Campaigns are very much in the lists business: lists of donors to call, lists of likely voters, lists of identified supporters, sub-lists of the addresses of the friendly voters needing rides to the polls. When the race is over, some of those databases become hot commodities as brokers peddle them to other candidates and like-minded interest groups willing to pay for access to their contents. A master file of the names and contact information collected during Alan Keyes’s perennial candidacies, for instance, remains “top performing,” according to direct-marketing clearinghouse NextMark, thanks to the highly engaged constituency it reaches: “These conservative individuals are passionately pro-life and pro-family and will do what it takes to ensure that their voices are heard!” The asking price is $100 per 1,000 names, with surcharges for pulling out targets by congressional district, gender, and other variables.

━━━━━━━━━━━━━━━━

WHAT IS NEEDED:
Pick up the passage on campaign lists and their resale by brokers, writing on from its closing sentence about the asking price and surcharges.

ROWS:
━━━━━━━━━━━━━━━━

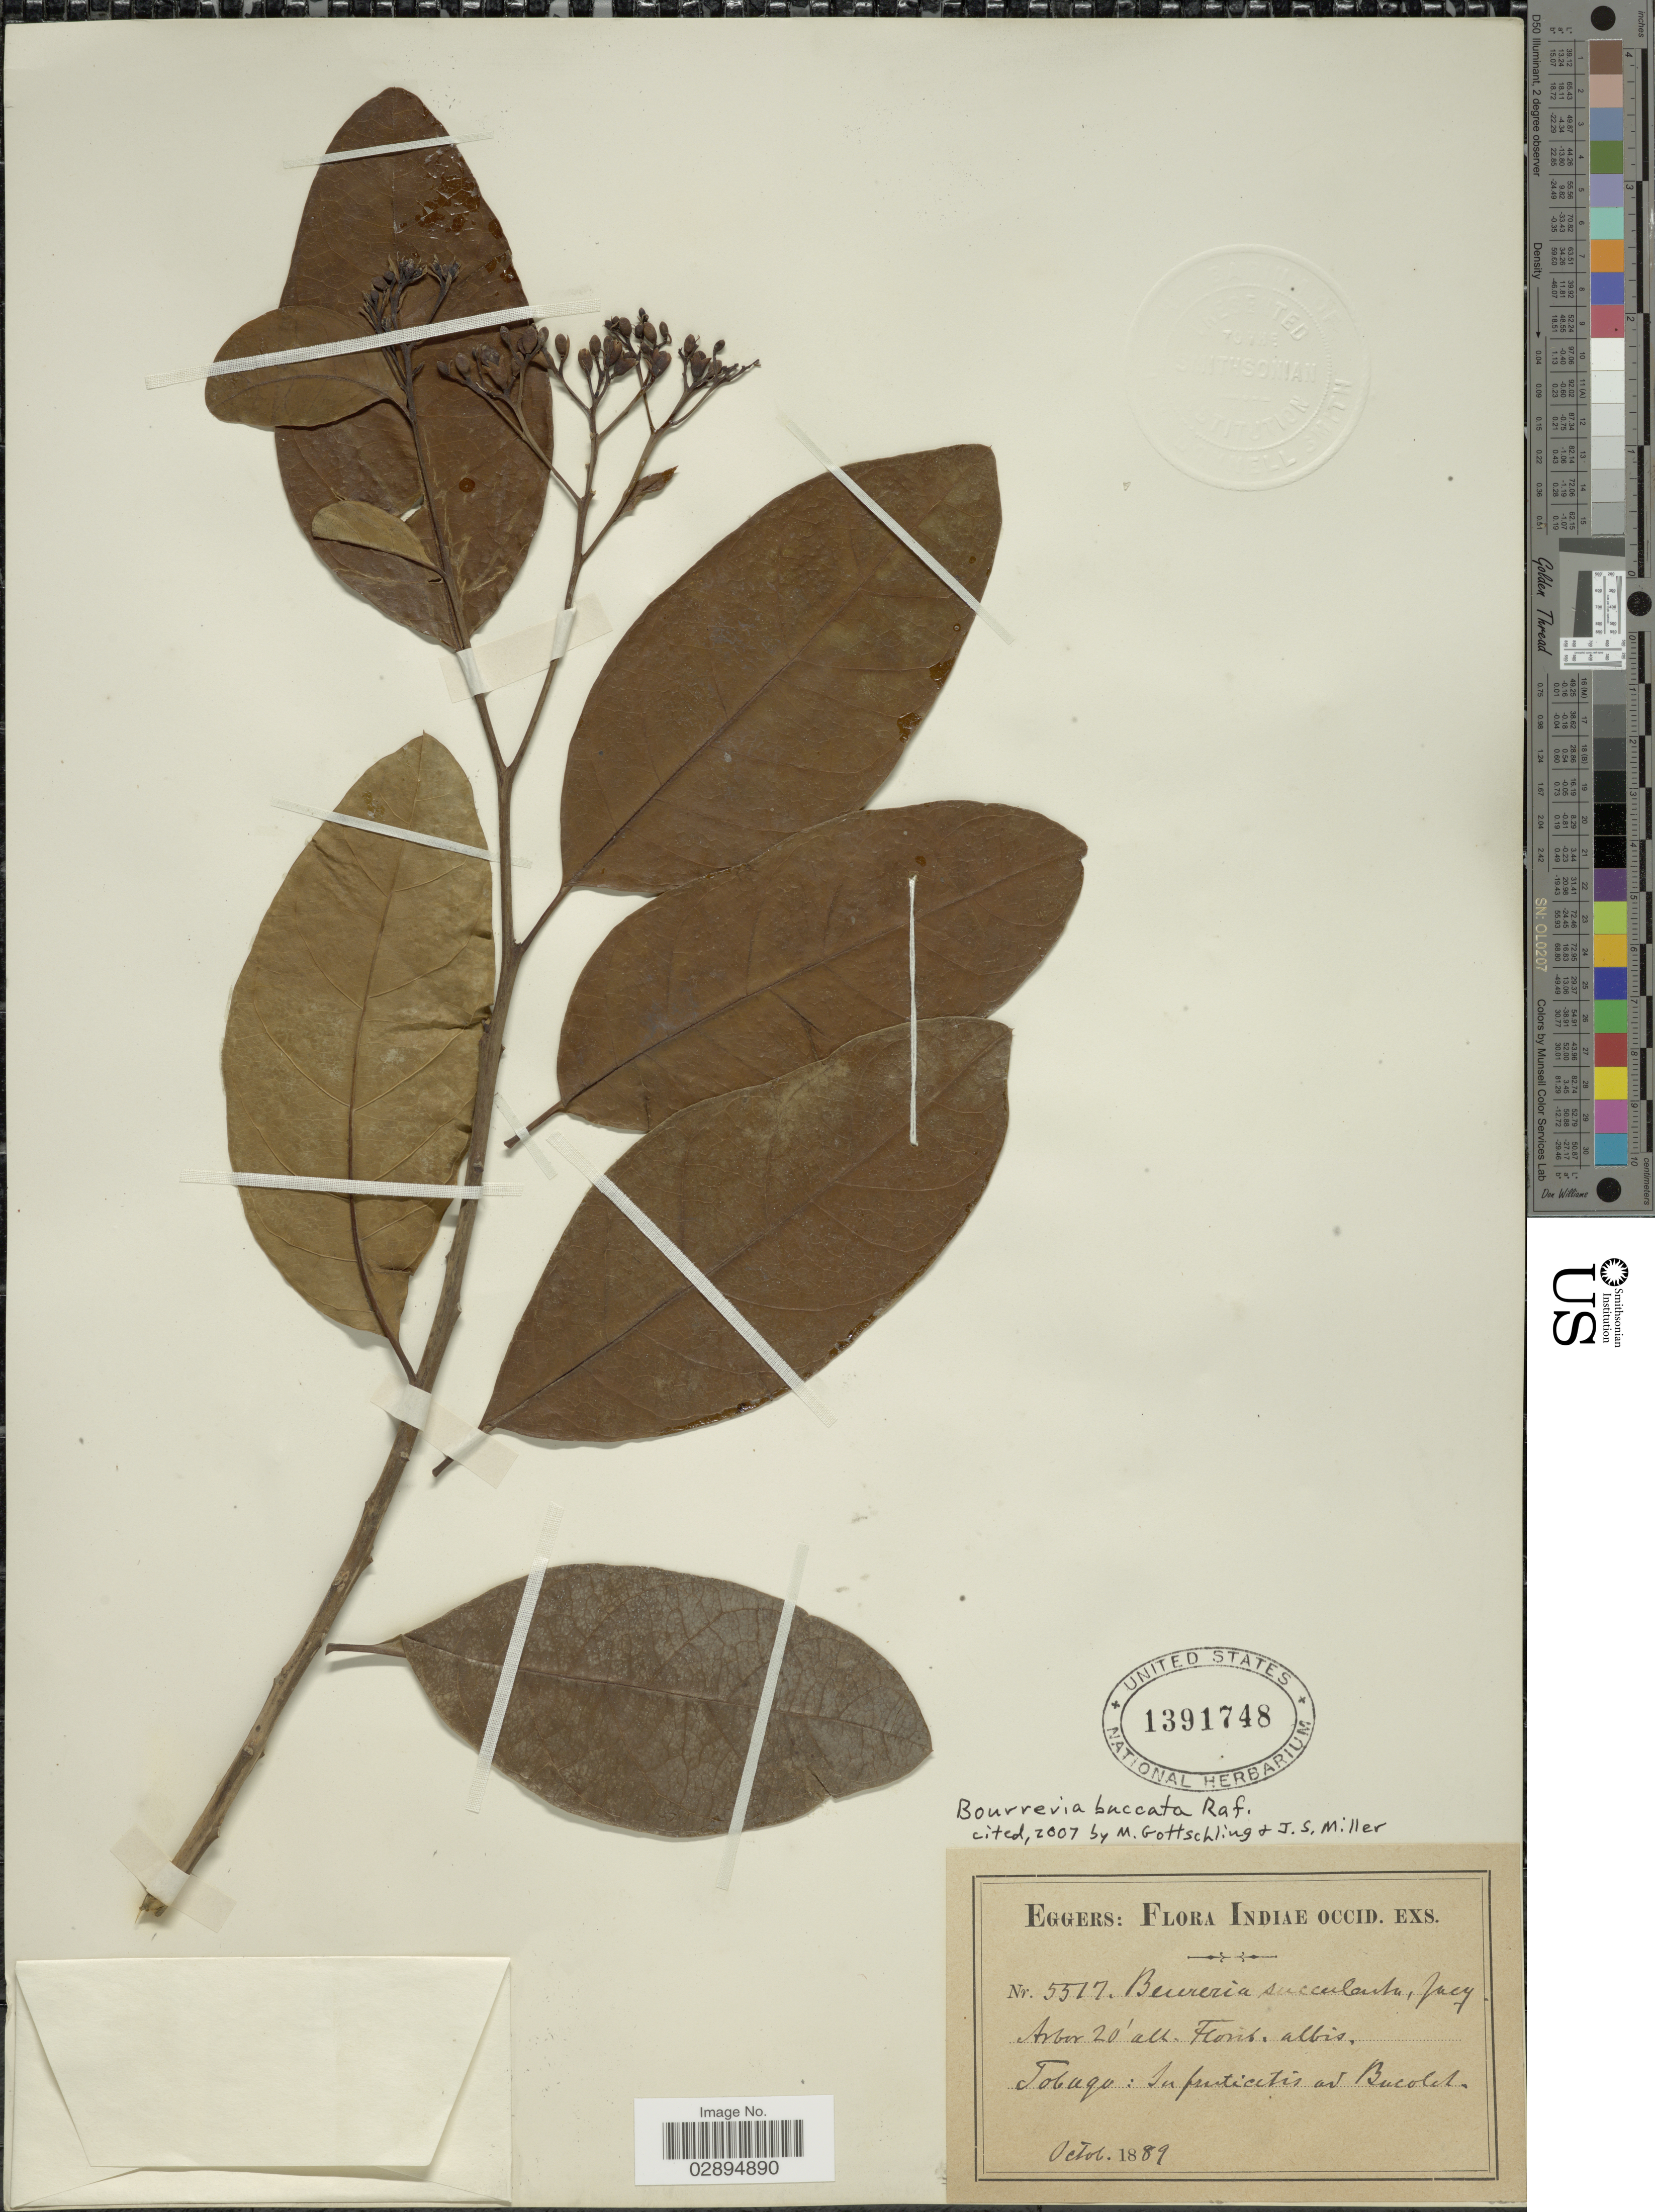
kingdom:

━━━━━━━━━━━━━━━━

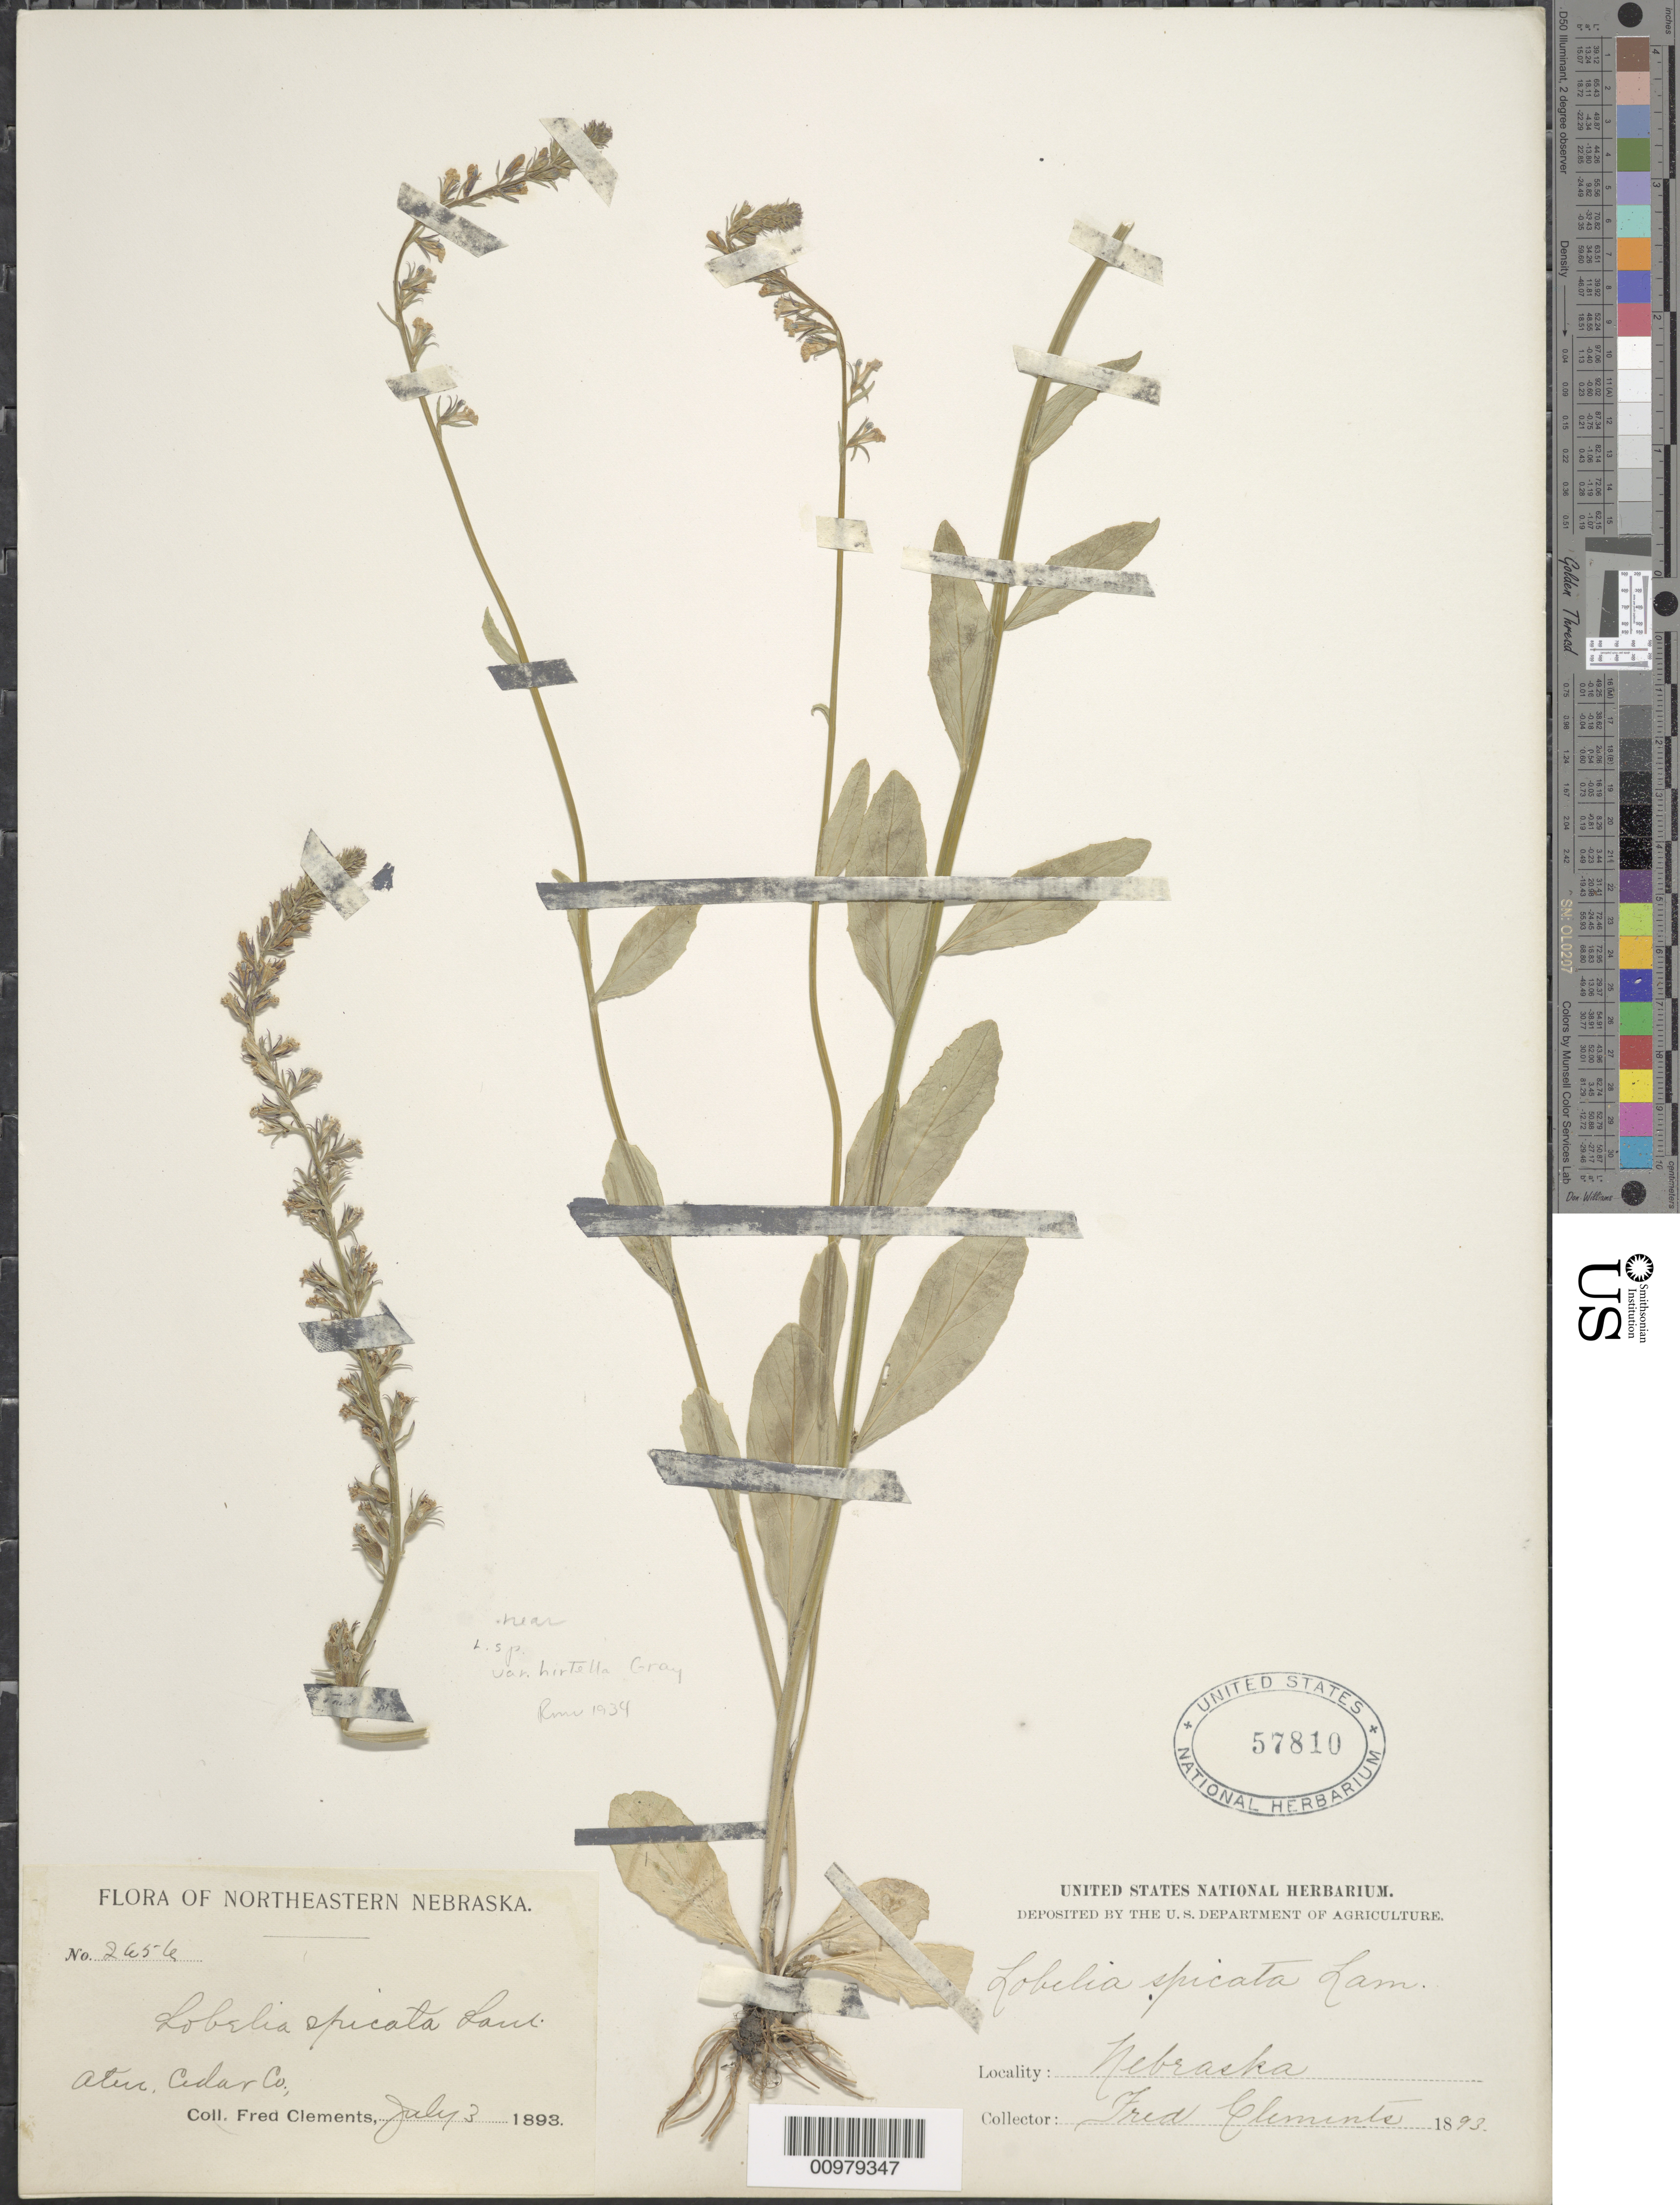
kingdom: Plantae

━━━━━━━━━━━━━━━━

RIGHT ANSWER:
E-mail lists can be especially valuable, since the people on them have effectively asked to be contacted (not so with lists of phone numbers) and can be reached more reliably and more cheaply than they can through bulk snail-mailings. But there are specific rules governing how e-mail addresses are handled by office seekers. Generally, someone running for president enters the race with an existing list of e-mail followers—in Cain’s case, from the Atlanta talk-radio show he hosted and the syndicated column he wrote in the years leading up to the 2012 contest—which can be transferred to his or her campaign organization. That initial roster grows as supporters and fence sitters subscribe to the candidate’s bulletins. “Obviously, the size of the list expanded quite a bit,” says Best of Cain editor-in-chief Dan Calabrese. After Cain dropped out, he donated his enlarged list to Cain Connections, a newly formed super PAC, which then gave it to his new media company. Federal election statutes bar candidates from using campaign resources for personal use, but by passing the e-mail list through his PAC, Cain kept things inbounds. The maneuver, says Matt Sanderson, an election-law expert at the Washington, D.C., firm Caplin & Drysdale, was a means “to indirectly do what you otherwise couldn’t.”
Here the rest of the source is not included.